- EXERCISE -
Would you print the whole listing again, word for word?
* * * * *
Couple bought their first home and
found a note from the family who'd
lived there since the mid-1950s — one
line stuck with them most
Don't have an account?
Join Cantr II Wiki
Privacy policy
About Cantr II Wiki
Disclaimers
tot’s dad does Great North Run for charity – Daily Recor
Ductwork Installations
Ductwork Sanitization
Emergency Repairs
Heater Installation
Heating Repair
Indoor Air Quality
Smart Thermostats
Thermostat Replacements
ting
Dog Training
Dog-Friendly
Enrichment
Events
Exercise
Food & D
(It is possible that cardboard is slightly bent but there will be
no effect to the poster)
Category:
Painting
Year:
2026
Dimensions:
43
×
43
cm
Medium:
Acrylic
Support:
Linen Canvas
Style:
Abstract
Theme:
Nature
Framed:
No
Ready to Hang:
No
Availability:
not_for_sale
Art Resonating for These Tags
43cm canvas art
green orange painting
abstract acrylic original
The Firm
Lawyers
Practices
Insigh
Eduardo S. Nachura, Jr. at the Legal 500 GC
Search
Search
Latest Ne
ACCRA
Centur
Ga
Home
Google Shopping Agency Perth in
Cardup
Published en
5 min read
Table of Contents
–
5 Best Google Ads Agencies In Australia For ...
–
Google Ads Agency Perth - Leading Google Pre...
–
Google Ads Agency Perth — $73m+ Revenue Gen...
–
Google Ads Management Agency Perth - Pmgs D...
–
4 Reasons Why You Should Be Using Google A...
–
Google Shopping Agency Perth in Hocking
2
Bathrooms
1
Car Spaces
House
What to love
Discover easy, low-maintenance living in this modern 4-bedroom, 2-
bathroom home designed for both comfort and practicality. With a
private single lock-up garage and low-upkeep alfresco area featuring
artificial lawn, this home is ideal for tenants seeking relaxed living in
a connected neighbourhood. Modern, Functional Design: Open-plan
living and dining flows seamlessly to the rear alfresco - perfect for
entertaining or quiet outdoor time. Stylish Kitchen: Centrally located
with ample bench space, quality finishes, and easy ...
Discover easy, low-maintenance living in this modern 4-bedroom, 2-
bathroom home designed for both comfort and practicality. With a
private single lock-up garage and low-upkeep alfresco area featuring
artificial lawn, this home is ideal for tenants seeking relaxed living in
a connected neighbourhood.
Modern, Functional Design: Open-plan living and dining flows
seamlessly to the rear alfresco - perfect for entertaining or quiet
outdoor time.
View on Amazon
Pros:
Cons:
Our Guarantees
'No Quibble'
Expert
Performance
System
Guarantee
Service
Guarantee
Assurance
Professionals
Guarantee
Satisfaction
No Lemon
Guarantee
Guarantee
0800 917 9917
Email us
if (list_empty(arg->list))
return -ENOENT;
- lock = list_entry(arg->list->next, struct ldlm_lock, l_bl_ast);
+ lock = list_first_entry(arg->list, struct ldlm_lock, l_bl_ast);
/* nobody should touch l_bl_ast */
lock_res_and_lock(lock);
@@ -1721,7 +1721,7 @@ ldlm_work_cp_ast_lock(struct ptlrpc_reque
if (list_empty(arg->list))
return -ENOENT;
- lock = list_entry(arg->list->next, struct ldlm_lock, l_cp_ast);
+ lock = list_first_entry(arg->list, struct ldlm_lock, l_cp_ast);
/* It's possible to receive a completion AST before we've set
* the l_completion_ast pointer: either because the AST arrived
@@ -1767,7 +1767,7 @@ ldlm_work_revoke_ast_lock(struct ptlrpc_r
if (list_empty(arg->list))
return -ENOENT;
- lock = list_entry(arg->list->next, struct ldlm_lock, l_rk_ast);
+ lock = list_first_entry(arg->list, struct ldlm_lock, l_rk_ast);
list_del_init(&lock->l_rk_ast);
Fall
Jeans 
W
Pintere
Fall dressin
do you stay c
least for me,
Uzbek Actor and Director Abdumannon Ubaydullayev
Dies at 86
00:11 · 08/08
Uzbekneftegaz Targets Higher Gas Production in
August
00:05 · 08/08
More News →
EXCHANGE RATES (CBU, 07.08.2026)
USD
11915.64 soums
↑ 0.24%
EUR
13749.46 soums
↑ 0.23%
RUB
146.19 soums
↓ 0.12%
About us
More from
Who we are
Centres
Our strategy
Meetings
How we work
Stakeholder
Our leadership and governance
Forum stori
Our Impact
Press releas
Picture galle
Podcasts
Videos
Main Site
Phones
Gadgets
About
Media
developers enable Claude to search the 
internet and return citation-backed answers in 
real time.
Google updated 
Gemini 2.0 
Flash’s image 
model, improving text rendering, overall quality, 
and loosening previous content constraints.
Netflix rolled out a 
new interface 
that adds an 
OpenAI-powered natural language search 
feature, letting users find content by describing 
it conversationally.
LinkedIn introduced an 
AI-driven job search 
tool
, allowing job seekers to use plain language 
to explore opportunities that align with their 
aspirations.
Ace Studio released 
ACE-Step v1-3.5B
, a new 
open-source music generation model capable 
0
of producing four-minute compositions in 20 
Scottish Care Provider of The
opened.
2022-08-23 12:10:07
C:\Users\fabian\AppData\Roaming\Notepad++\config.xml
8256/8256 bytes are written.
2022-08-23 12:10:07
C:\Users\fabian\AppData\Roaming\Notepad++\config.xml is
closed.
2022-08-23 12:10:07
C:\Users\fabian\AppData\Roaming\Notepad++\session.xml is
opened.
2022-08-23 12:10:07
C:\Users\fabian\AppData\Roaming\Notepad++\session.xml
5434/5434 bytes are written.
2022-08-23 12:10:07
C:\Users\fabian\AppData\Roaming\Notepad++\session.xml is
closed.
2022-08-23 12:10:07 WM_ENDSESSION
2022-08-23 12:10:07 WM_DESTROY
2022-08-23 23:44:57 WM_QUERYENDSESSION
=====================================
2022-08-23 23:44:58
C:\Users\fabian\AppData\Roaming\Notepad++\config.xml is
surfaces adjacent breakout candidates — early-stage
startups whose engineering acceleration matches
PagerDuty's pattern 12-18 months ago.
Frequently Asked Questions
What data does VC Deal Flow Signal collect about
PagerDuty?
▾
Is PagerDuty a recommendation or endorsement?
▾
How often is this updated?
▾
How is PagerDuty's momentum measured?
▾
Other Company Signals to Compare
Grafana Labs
* * * * *
- SOLUTION FOR THIS TASK -
Couple bought their first home and
found a note from the family who'd
lived there since the mid-1950s — one
line stuck with them most
Don't have an account?
Join Cantr II Wiki
Privacy policy
About Cantr II Wiki
Disclaimers
tot’s dad does Great North Run for charity – Daily Recor
Ductwork Installations
Ductwork Sanitization
Emergency Repairs
Heater Installation
Heating Repair
Indoor Air Quality
Smart Thermostats
Thermostat Replacements
ting
Dog Training
Dog-Friendly
Enrichment
Events
Exercise
Food & D
(It is possible that cardboard is slightly bent but there will be
no effect to the poster)
Category:
Painting
Year:
2026
Dimensions:
43
×
43
cm
Medium:
Acrylic
Support:
Linen Canvas
Style:
Abstract
Theme:
Nature
Framed:
No
Ready to Hang:
No
Availability:
not_for_sale
Art Resonating for These Tags
43cm canvas art
green orange painting
abstract acrylic original
The Firm
Lawyers
Practices
Insigh
Eduardo S. Nachura, Jr. at the Legal 500 GC
Search
Search
Latest Ne
ACCRA
Centur
Ga
Home
Google Shopping Agency Perth in
Cardup
Published en
5 min read
Table of Contents
–
5 Best Google Ads Agencies In Australia For ...
–
Google Ads Agency Perth - Leading Google Pre...
–
Google Ads Agency Perth — $73m+ Revenue Gen...
–
Google Ads Management Agency Perth - Pmgs D...
–
4 Reasons Why You Should Be Using Google A...
–
Google Shopping Agency Perth in Hocking
2
Bathrooms
1
Car Spaces
House
What to love
Discover easy, low-maintenance living in this modern 4-bedroom, 2-
bathroom home designed for both comfort and practicality. With a
private single lock-up garage and low-upkeep alfresco area featuring
artificial lawn, this home is ideal for tenants seeking relaxed living in
a connected neighbourhood. Modern, Functional Design: Open-plan
living and dining flows seamlessly to the rear alfresco - perfect for
entertaining or quiet outdoor time. Stylish Kitchen: Centrally located
with ample bench space, quality finishes, and easy ...
Discover easy, low-maintenance living in this modern 4-bedroom, 2-
bathroom home designed for both comfort and practicality. With a
private single lock-up garage and low-upkeep alfresco area featuring
artificial lawn, this home is ideal for tenants seeking relaxed living in
a connected neighbourhood.
Modern, Functional Design: Open-plan living and dining flows
seamlessly to the rear alfresco - perfect for entertaining or quiet
outdoor time.
View on Amazon
Pros:
Cons:
Our Guarantees
'No Quibble'
Expert
Performance
System
Guarantee
Service
Guarantee
Assurance
Professionals
Guarantee
Satisfaction
No Lemon
Guarantee
Guarantee
0800 917 9917
Email us
if (list_empty(arg->list))
return -ENOENT;
- lock = list_entry(arg->list->next, struct ldlm_lock, l_bl_ast);
+ lock = list_first_entry(arg->list, struct ldlm_lock, l_bl_ast);
/* nobody should touch l_bl_ast */
lock_res_and_lock(lock);
@@ -1721,7 +1721,7 @@ ldlm_work_cp_ast_lock(struct ptlrpc_reque
if (list_empty(arg->list))
return -ENOENT;
- lock = list_entry(arg->list->next, struct ldlm_lock, l_cp_ast);
+ lock = list_first_entry(arg->list, struct ldlm_lock, l_cp_ast);
/* It's possible to receive a completion AST before we've set
* the l_completion_ast pointer: either because the AST arrived
@@ -1767,7 +1767,7 @@ ldlm_work_revoke_ast_lock(struct ptlrpc_r
if (list_empty(arg->list))
return -ENOENT;
- lock = list_entry(arg->list->next, struct ldlm_lock, l_rk_ast);
+ lock = list_first_entry(arg->list, struct ldlm_lock, l_rk_ast);
list_del_init(&lock->l_rk_ast);
Fall
Jeans 
W
Pintere
Fall dressin
do you stay c
least for me,
Uzbek Actor and Director Abdumannon Ubaydullayev
Dies at 86
00:11 · 08/08
Uzbekneftegaz Targets Higher Gas Production in
August
00:05 · 08/08
More News →
EXCHANGE RATES (CBU, 07.08.2026)
USD
11915.64 soums
↑ 0.24%
EUR
13749.46 soums
↑ 0.23%
RUB
146.19 soums
↓ 0.12%
About us
More from
Who we are
Centres
Our strategy
Meetings
How we work
Stakeholder
Our leadership and governance
Forum stori
Our Impact
Press releas
Picture galle
Podcasts
Videos
Main Site
Phones
Gadgets
About
Media
developers enable Claude to search the 
internet and return citation-backed answers in 
real time.
Google updated 
Gemini 2.0 
Flash’s image 
model, improving text rendering, overall quality, 
and loosening previous content constraints.
Netflix rolled out a 
new interface 
that adds an 
OpenAI-powered natural language search 
feature, letting users find content by describing 
it conversationally.
LinkedIn introduced an 
AI-driven job search 
tool
, allowing job seekers to use plain language 
to explore opportunities that align with their 
aspirations.
Ace Studio released 
ACE-Step v1-3.5B
, a new 
open-source music generation model capable 
0
of producing four-minute compositions in 20 
Scottish Care Provider of The
opened.
2022-08-23 12:10:07
C:\Users\fabian\AppData\Roaming\Notepad++\config.xml
8256/8256 bytes are written.
2022-08-23 12:10:07
C:\Users\fabian\AppData\Roaming\Notepad++\config.xml is
closed.
2022-08-23 12:10:07
C:\Users\fabian\AppData\Roaming\Notepad++\session.xml is
opened.
2022-08-23 12:10:07
C:\Users\fabian\AppData\Roaming\Notepad++\session.xml
5434/5434 bytes are written.
2022-08-23 12:10:07
C:\Users\fabian\AppData\Roaming\Notepad++\session.xml is
closed.
2022-08-23 12:10:07 WM_ENDSESSION
2022-08-23 12:10:07 WM_DESTROY
2022-08-23 23:44:57 WM_QUERYENDSESSION
=====================================
2022-08-23 23:44:58
C:\Users\fabian\AppData\Roaming\Notepad++\config.xml is
surfaces adjacent breakout candidates — early-stage
startups whose engineering acceleration matches
PagerDuty's pattern 12-18 months ago.
Frequently Asked Questions
What data does VC Deal Flow Signal collect about
PagerDuty?
▾
Is PagerDuty a recommendation or endorsement?
▾
How often is this updated?
▾
How is PagerDuty's momentum measured?
▾
Other Company Signals to Compare
Grafana Labs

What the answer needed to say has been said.